- _What you are asked to do_
Format every line of the listing below as a Markdown table, leaving out blank lines, with a column headed Row giving the row number and a column headed Text line holding the line.

+++ Information given +++

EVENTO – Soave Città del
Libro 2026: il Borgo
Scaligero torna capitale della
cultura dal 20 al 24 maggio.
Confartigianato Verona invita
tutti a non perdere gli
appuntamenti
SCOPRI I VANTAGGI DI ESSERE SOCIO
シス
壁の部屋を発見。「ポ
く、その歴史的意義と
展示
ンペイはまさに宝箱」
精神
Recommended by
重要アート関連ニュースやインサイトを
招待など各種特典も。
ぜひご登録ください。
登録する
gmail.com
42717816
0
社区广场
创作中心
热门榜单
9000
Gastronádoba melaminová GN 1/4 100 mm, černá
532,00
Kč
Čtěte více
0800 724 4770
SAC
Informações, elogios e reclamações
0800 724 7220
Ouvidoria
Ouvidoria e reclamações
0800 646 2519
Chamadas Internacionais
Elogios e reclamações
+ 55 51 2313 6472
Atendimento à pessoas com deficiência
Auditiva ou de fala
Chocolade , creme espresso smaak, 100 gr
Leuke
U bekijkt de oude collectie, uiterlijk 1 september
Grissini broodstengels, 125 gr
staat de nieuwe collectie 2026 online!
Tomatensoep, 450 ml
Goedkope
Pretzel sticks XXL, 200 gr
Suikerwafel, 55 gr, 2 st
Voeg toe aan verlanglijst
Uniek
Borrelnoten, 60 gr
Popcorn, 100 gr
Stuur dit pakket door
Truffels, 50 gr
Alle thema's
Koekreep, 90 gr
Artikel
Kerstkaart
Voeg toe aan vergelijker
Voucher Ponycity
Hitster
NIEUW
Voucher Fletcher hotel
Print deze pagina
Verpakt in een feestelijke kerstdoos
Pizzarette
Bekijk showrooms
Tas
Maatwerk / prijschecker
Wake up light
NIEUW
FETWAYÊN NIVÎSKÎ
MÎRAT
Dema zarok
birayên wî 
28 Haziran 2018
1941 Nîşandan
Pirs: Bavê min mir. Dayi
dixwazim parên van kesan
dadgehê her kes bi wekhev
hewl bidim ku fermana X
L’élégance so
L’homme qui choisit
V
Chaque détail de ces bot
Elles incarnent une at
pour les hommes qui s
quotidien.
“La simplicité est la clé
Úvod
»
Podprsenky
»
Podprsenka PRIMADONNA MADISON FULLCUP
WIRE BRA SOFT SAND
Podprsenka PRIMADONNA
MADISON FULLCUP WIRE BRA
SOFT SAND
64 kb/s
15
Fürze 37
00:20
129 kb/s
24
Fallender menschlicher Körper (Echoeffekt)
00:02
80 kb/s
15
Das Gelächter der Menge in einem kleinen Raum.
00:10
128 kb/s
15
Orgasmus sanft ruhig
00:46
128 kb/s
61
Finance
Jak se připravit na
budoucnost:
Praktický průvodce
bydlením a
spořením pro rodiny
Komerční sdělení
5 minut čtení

+++

- _Task solution_
| Row | Text line |
|---|---|
| 1 | EVENTO – Soave Città del |
| 2 | Libro 2026: il Borgo |
| 3 | Scaligero torna capitale della |
| 4 | cultura dal 20 al 24 maggio. |
| 5 | Confartigianato Verona invita |
| 6 | tutti a non perdere gli |
| 7 | appuntamenti |
| 8 | SCOPRI I VANTAGGI DI ESSERE SOCIO |
| 9 | シス |
| 10 | 壁の部屋を発見。「ポ |
| 11 | く、その歴史的意義と |
| 12 | 展示 |
| 13 | ンペイはまさに宝箱」 |
| 14 | 精神 |
| 15 | Recommended by |
| 16 | 重要アート関連ニュースやインサイトを |
| 17 | 招待など各種特典も。 |
| 18 | ぜひご登録ください。 |
| 19 | 登録する |
| 20 | gmail.com |
| 21 | 42717816 |
| 22 | 0 |
| 23 | 社区广场 |
| 24 | 创作中心 |
| 25 | 热门榜单 |
| 26 | 9000 |
| 27 | Gastronádoba melaminová GN 1/4 100 mm, černá |
| 28 | 532,00 |
| 29 | Kč |
| 30 | Čtěte více |
| 31 | 0800 724 4770 |
| 32 | SAC |
| 33 | Informações, elogios e reclamações |
| 34 | 0800 724 7220 |
| 35 | Ouvidoria |
| 36 | Ouvidoria e reclamações |
| 37 | 0800 646 2519 |
| 38 | Chamadas Internacionais |
| 39 | Elogios e reclamações |
| 40 | + 55 51 2313 6472 |
| 41 | Atendimento à pessoas com deficiência |
| 42 | Auditiva ou de fala |
| 43 | Chocolade , creme espresso smaak, 100 gr |
| 44 | Leuke |
| 45 | U bekijkt de oude collectie, uiterlijk 1 september |
| 46 | Grissini broodstengels, 125 gr |
| 47 | staat de nieuwe collectie 2026 online! |
| 48 | Tomatensoep, 450 ml |
| 49 | Goedkope |
| 50 | Pretzel sticks XXL, 200 gr |
| 51 | Suikerwafel, 55 gr, 2 st |
| 52 | Voeg toe aan verlanglijst |
| 53 | Uniek |
| 54 | Borrelnoten, 60 gr |
| 55 | Popcorn, 100 gr |
| 56 | Stuur dit pakket door |
| 57 | Truffels, 50 gr |
| 58 | Alle thema's |
| 59 | Koekreep, 90 gr |
| 60 | Artikel |
| 61 | Kerstkaart |
| 62 | Voeg toe aan vergelijker |
| 63 | Voucher Ponycity |
| 64 | Hitster |
| 65 | NIEUW |
| 66 | Voucher Fletcher hotel |
| 67 | Print deze pagina |
| 68 | Verpakt in een feestelijke kerstdoos |
| 69 | Pizzarette |
| 70 | Bekijk showrooms |
| 71 | Tas |
| 72 | Maatwerk / prijschecker |
| 73 | Wake up light |
| 74 | NIEUW |
| 75 | FETWAYÊN NIVÎSKÎ |
| 76 | MÎRAT |
| 77 | Dema zarok |
| 78 | birayên wî  |
| 79 | 28 Haziran 2018 |
| 80 | 1941 Nîşandan |
| 81 | Pirs: Bavê min mir. Dayi |
| 82 | dixwazim parên van kesan |
| 83 | dadgehê her kes bi wekhev |
| 84 | hewl bidim ku fermana X |
| 85 | L’élégance so |
| 86 | L’homme qui choisit |
| 87 | V |
| 88 | Chaque détail de ces bot |
| 89 | Elles incarnent une at |
| 90 | pour les hommes qui s |
| 91 | quotidien. |
| 92 | “La simplicité est la clé |
| 93 | Úvod |
| 94 | » |
| 95 | Podprsenky |
| 96 | » |
| 97 | Podprsenka PRIMADONNA MADISON FULLCUP |
| 98 | WIRE BRA SOFT SAND |
| 99 | Podprsenka PRIMADONNA |
| 100 | MADISON FULLCUP WIRE BRA |
| 101 | SOFT SAND |
| 102 | 64 kb/s |
| 103 | 15 |
| 104 | Fürze 37 |
| 105 | 00:20 |
| 106 | 129 kb/s |
| 107 | 24 |
| 108 | Fallender menschlicher Körper (Echoeffekt) |
| 109 | 00:02 |
| 110 | 80 kb/s |
| 111 | 15 |
| 112 | Das Gelächter der Menge in einem kleinen Raum. |
| 113 | 00:10 |
| 114 | 128 kb/s |
| 115 | 15 |
| 116 | Orgasmus sanft ruhig |
| 117 | 00:46 |
| 118 | 128 kb/s |
| 119 | 61 |
| 120 | Finance |
| 121 | Jak se připravit na |
| 122 | budoucnost: |
| 123 | Praktický průvodce |
| 124 | bydlením a |
| 125 | spořením pro rodiny |
| 126 | Komerční sdělení |
| 127 | 5 minut čtení |